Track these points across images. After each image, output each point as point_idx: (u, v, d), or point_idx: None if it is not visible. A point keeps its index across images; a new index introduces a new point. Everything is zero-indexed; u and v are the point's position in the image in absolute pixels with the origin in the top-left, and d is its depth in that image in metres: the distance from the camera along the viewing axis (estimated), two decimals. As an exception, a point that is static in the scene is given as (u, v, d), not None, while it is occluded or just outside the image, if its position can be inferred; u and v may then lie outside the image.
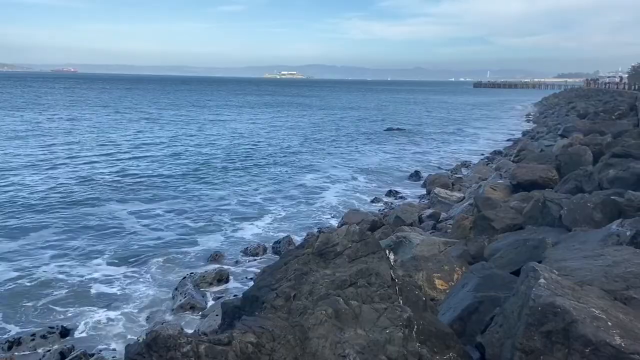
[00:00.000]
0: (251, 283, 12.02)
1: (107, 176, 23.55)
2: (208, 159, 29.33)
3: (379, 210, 18.86)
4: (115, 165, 26.39)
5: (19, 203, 18.30)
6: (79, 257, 13.49)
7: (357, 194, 22.01)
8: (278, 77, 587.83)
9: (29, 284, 11.67)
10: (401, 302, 4.98)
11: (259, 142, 37.92)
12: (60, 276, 12.18)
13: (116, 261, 13.31)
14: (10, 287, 11.48)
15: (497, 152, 32.69)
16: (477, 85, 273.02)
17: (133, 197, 19.96)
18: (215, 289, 12.00)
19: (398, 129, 49.36)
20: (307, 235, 15.96)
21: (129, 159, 28.71)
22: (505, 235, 9.27)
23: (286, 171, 26.75)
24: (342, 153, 33.86)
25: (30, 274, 12.19)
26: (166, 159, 28.83)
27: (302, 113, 69.55)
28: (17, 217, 16.64)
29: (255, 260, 13.87)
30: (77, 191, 20.48)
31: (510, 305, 4.25)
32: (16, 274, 12.23)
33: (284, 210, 18.95)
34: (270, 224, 17.30)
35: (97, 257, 13.50)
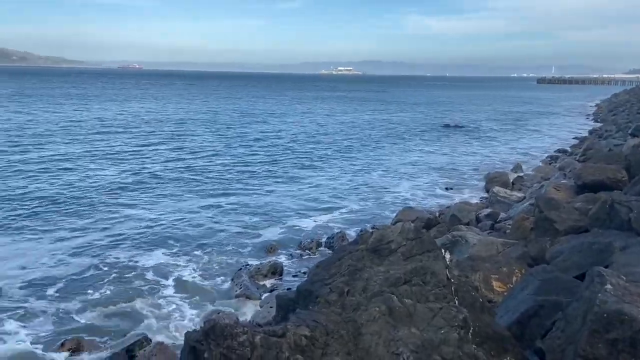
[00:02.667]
0: (304, 277, 12.16)
1: (173, 169, 24.48)
2: (272, 154, 29.89)
3: (434, 207, 18.55)
4: (185, 158, 27.40)
5: (92, 191, 19.36)
6: (142, 245, 14.11)
7: (412, 191, 21.74)
8: (334, 73, 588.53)
9: (92, 271, 12.32)
10: (457, 302, 4.89)
11: (319, 137, 38.21)
12: (124, 264, 12.80)
13: (178, 251, 13.83)
14: (77, 273, 12.16)
15: (561, 151, 31.32)
16: (541, 81, 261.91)
17: (199, 190, 20.71)
18: (269, 281, 12.24)
19: (456, 126, 48.27)
20: (361, 231, 15.94)
21: (201, 151, 29.73)
22: (569, 238, 8.88)
23: (342, 167, 26.81)
24: (398, 150, 33.54)
25: (97, 262, 12.87)
26: (232, 151, 29.62)
27: (360, 109, 69.33)
28: (90, 205, 17.61)
29: (308, 254, 14.03)
30: (145, 182, 21.44)
31: (574, 310, 4.08)
32: (82, 261, 12.96)
33: (339, 206, 19.03)
34: (326, 219, 17.42)
35: (159, 247, 14.07)
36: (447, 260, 5.72)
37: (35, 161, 25.28)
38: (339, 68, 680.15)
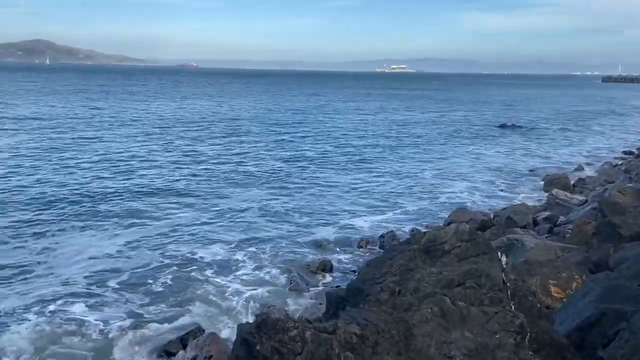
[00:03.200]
0: (353, 275, 12.15)
1: (227, 164, 25.08)
2: (324, 152, 30.06)
3: (489, 209, 18.06)
4: (239, 154, 28.05)
5: (150, 184, 20.15)
6: (200, 240, 14.53)
7: (466, 192, 21.27)
8: (387, 71, 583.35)
9: (153, 264, 12.81)
10: (513, 307, 4.74)
11: (372, 136, 38.05)
12: (182, 257, 13.23)
13: (233, 246, 14.15)
14: (140, 265, 12.67)
15: (628, 153, 29.75)
16: (607, 79, 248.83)
17: (252, 185, 21.13)
18: (319, 277, 12.33)
19: (514, 126, 46.73)
20: (412, 231, 15.75)
21: (254, 147, 30.34)
22: (635, 244, 8.42)
23: (394, 166, 26.58)
24: (452, 149, 32.88)
25: (158, 255, 13.37)
26: (284, 148, 30.03)
27: (412, 107, 68.41)
28: (147, 198, 18.33)
29: (358, 252, 14.02)
30: (199, 177, 22.08)
31: (639, 320, 3.87)
32: (143, 253, 13.51)
33: (390, 205, 18.90)
34: (376, 218, 17.33)
35: (215, 241, 14.46)
36: (503, 263, 5.56)
37: (98, 154, 26.52)
38: (393, 66, 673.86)
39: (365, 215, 17.51)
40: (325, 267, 12.76)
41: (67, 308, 10.29)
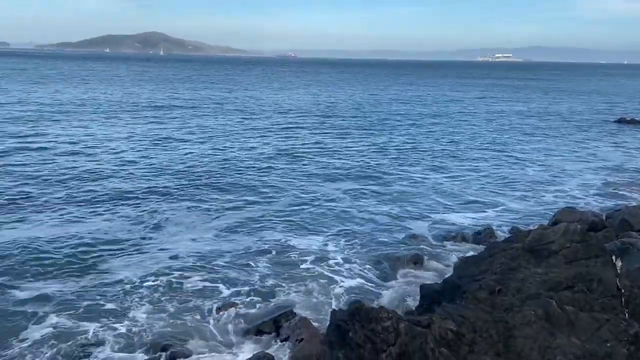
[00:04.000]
0: (445, 270, 11.87)
1: (320, 151, 25.48)
2: (419, 143, 29.58)
3: (600, 209, 16.70)
4: (332, 142, 28.40)
5: (245, 168, 21.04)
6: (294, 227, 14.94)
7: (574, 190, 19.88)
8: (490, 60, 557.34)
9: (252, 248, 13.38)
10: (627, 315, 4.36)
11: (470, 127, 36.74)
12: (278, 243, 13.70)
13: (326, 235, 14.39)
14: (240, 249, 13.29)
15: None
16: None
17: (346, 174, 21.35)
18: (410, 270, 12.16)
19: (632, 120, 42.66)
20: (512, 229, 15.02)
21: (346, 135, 30.58)
22: None
23: (494, 160, 25.46)
24: (560, 144, 30.79)
25: (256, 239, 13.97)
26: (378, 138, 29.93)
27: (516, 97, 64.79)
28: (242, 181, 19.15)
29: (452, 247, 13.62)
30: (294, 163, 22.69)
31: None
32: (242, 238, 14.16)
33: (488, 201, 18.15)
34: (473, 213, 16.75)
35: (309, 230, 14.81)
36: (618, 268, 5.12)
37: (197, 139, 28.10)
38: (497, 55, 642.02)
39: (460, 211, 16.97)
40: (417, 261, 12.55)
41: (177, 283, 11.12)
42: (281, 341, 8.96)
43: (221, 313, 9.97)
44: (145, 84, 72.22)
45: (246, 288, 11.08)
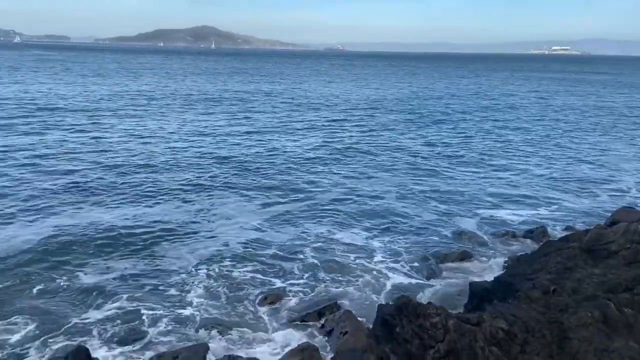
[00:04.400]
0: (494, 267, 11.56)
1: (365, 145, 25.36)
2: (468, 138, 28.96)
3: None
4: (376, 137, 28.22)
5: (286, 160, 21.22)
6: (338, 221, 14.97)
7: (634, 189, 18.97)
8: (546, 53, 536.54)
9: (297, 240, 13.54)
10: (693, 323, 4.12)
11: (521, 121, 35.61)
12: (323, 236, 13.81)
13: (371, 230, 14.34)
14: (285, 240, 13.49)
15: None
16: None
17: (390, 169, 21.19)
18: (456, 266, 11.96)
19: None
20: (566, 228, 14.50)
21: (392, 130, 30.30)
22: None
23: (546, 156, 24.60)
24: (619, 140, 29.42)
25: (301, 232, 14.13)
26: (425, 132, 29.49)
27: (572, 91, 62.17)
28: (285, 173, 19.34)
29: (502, 246, 13.27)
30: (336, 157, 22.70)
31: None
32: (287, 230, 14.34)
33: (540, 198, 17.57)
34: (524, 210, 16.26)
35: (353, 224, 14.83)
36: (683, 272, 4.85)
37: (242, 132, 28.53)
38: (554, 47, 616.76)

+++

### Directions for this task
Everything in the records except the pictures should be printed again exactly.

### Solution for this problem
Track these points across images. After each image, output each point as point_idx: (u, v, d), or point_idx: None if it is not visible. A point keeps its index across images; a new index introduces a new point. Everything is zero-indexed; u and v are the point's position in the image in absolute pixels with the origin in the top-left, and d is its depth in that image in metres: the distance from the camera along the viewing axis (estimated), two decimals. As an exception, a point that is static in the scene is given as (u, v, d), not None, while it is occluded or just outside the image, if its position can be inferred; u and v may then lie outside the image.
[00:00.000]
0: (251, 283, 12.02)
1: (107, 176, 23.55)
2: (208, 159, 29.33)
3: (379, 210, 18.86)
4: (115, 165, 26.39)
5: (19, 203, 18.30)
6: (79, 257, 13.49)
7: (357, 194, 22.01)
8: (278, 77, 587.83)
9: (29, 284, 11.67)
10: (401, 302, 4.98)
11: (259, 142, 37.92)
12: (60, 276, 12.18)
13: (116, 261, 13.31)
14: (10, 287, 11.48)
15: (497, 152, 32.69)
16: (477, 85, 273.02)
17: (133, 197, 19.96)
18: (215, 289, 12.00)
19: (398, 129, 49.36)
20: (307, 235, 15.96)
21: (129, 159, 28.71)
22: (505, 235, 9.27)
23: (286, 171, 26.75)
24: (342, 153, 33.86)
25: (30, 274, 12.19)
26: (166, 159, 28.83)
27: (302, 113, 69.55)
28: (17, 217, 16.64)
29: (255, 260, 13.87)
30: (77, 191, 20.48)
31: (510, 305, 4.25)
32: (16, 274, 12.23)
33: (284, 210, 18.95)
34: (270, 224, 17.30)
35: (97, 257, 13.50)
[00:02.667]
0: (304, 277, 12.16)
1: (173, 169, 24.48)
2: (272, 154, 29.89)
3: (434, 207, 18.55)
4: (185, 158, 27.40)
5: (92, 191, 19.36)
6: (142, 245, 14.11)
7: (412, 191, 21.74)
8: (334, 73, 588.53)
9: (92, 271, 12.32)
10: (457, 302, 4.89)
11: (319, 137, 38.21)
12: (124, 264, 12.80)
13: (178, 251, 13.83)
14: (77, 273, 12.16)
15: (561, 151, 31.32)
16: (541, 81, 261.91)
17: (199, 190, 20.71)
18: (269, 281, 12.24)
19: (456, 126, 48.27)
20: (361, 231, 15.94)
21: (201, 151, 29.73)
22: (569, 238, 8.88)
23: (342, 167, 26.81)
24: (398, 150, 33.54)
25: (97, 262, 12.87)
26: (232, 151, 29.62)
27: (360, 109, 69.33)
28: (90, 205, 17.61)
29: (308, 254, 14.03)
30: (145, 182, 21.44)
31: (574, 310, 4.08)
32: (82, 261, 12.96)
33: (339, 206, 19.03)
34: (326, 219, 17.42)
35: (159, 247, 14.07)
36: (447, 260, 5.72)
37: (35, 161, 25.28)
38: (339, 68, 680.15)
[00:03.200]
0: (353, 275, 12.15)
1: (227, 164, 25.08)
2: (324, 152, 30.06)
3: (489, 209, 18.06)
4: (239, 154, 28.05)
5: (150, 184, 20.15)
6: (200, 240, 14.53)
7: (466, 192, 21.27)
8: (387, 71, 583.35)
9: (153, 264, 12.81)
10: (513, 307, 4.74)
11: (372, 136, 38.05)
12: (182, 257, 13.23)
13: (233, 246, 14.15)
14: (140, 265, 12.67)
15: (628, 153, 29.75)
16: (607, 79, 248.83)
17: (252, 185, 21.13)
18: (319, 277, 12.33)
19: (514, 126, 46.73)
20: (412, 231, 15.75)
21: (254, 147, 30.34)
22: (635, 244, 8.42)
23: (394, 166, 26.58)
24: (452, 149, 32.88)
25: (158, 255, 13.37)
26: (284, 148, 30.03)
27: (412, 107, 68.41)
28: (147, 198, 18.33)
29: (358, 252, 14.02)
30: (199, 177, 22.08)
31: (639, 320, 3.87)
32: (143, 253, 13.51)
33: (390, 205, 18.90)
34: (376, 218, 17.33)
35: (215, 241, 14.46)
36: (503, 263, 5.56)
37: (98, 154, 26.52)
38: (393, 66, 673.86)
39: (365, 215, 17.51)
40: (325, 267, 12.76)
41: (67, 308, 10.29)
[00:04.000]
0: (445, 270, 11.87)
1: (320, 151, 25.48)
2: (419, 143, 29.58)
3: (600, 209, 16.70)
4: (332, 142, 28.40)
5: (245, 168, 21.04)
6: (294, 227, 14.94)
7: (574, 190, 19.88)
8: (490, 60, 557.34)
9: (252, 248, 13.38)
10: (627, 315, 4.36)
11: (470, 127, 36.74)
12: (278, 243, 13.70)
13: (326, 235, 14.39)
14: (240, 249, 13.29)
15: None
16: None
17: (346, 174, 21.35)
18: (410, 270, 12.16)
19: (632, 120, 42.66)
20: (512, 229, 15.02)
21: (346, 135, 30.58)
22: None
23: (494, 160, 25.46)
24: (560, 144, 30.79)
25: (256, 239, 13.97)
26: (378, 138, 29.93)
27: (516, 97, 64.79)
28: (242, 181, 19.15)
29: (452, 247, 13.62)
30: (294, 163, 22.69)
31: None
32: (242, 238, 14.16)
33: (488, 201, 18.15)
34: (473, 213, 16.75)
35: (309, 230, 14.81)
36: (618, 268, 5.12)
37: (197, 139, 28.10)
38: (497, 55, 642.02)
39: (460, 211, 16.97)
40: (417, 261, 12.55)
41: (177, 283, 11.12)
42: (281, 341, 8.96)
43: (221, 313, 9.97)
44: (145, 84, 72.22)
45: (246, 288, 11.08)
[00:04.400]
0: (494, 267, 11.56)
1: (365, 145, 25.36)
2: (468, 138, 28.96)
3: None
4: (376, 137, 28.22)
5: (286, 160, 21.22)
6: (338, 221, 14.97)
7: (634, 189, 18.97)
8: (546, 53, 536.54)
9: (297, 240, 13.54)
10: (693, 323, 4.12)
11: (521, 121, 35.61)
12: (323, 236, 13.81)
13: (371, 230, 14.34)
14: (285, 240, 13.49)
15: None
16: None
17: (390, 169, 21.19)
18: (456, 266, 11.96)
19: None
20: (566, 228, 14.50)
21: (392, 130, 30.30)
22: None
23: (546, 156, 24.60)
24: (619, 140, 29.42)
25: (301, 232, 14.13)
26: (425, 132, 29.49)
27: (572, 91, 62.17)
28: (285, 173, 19.34)
29: (502, 246, 13.27)
30: (336, 157, 22.70)
31: None
32: (287, 230, 14.34)
33: (540, 198, 17.57)
34: (524, 210, 16.26)
35: (353, 224, 14.83)
36: (683, 272, 4.85)
37: (242, 132, 28.53)
38: (554, 47, 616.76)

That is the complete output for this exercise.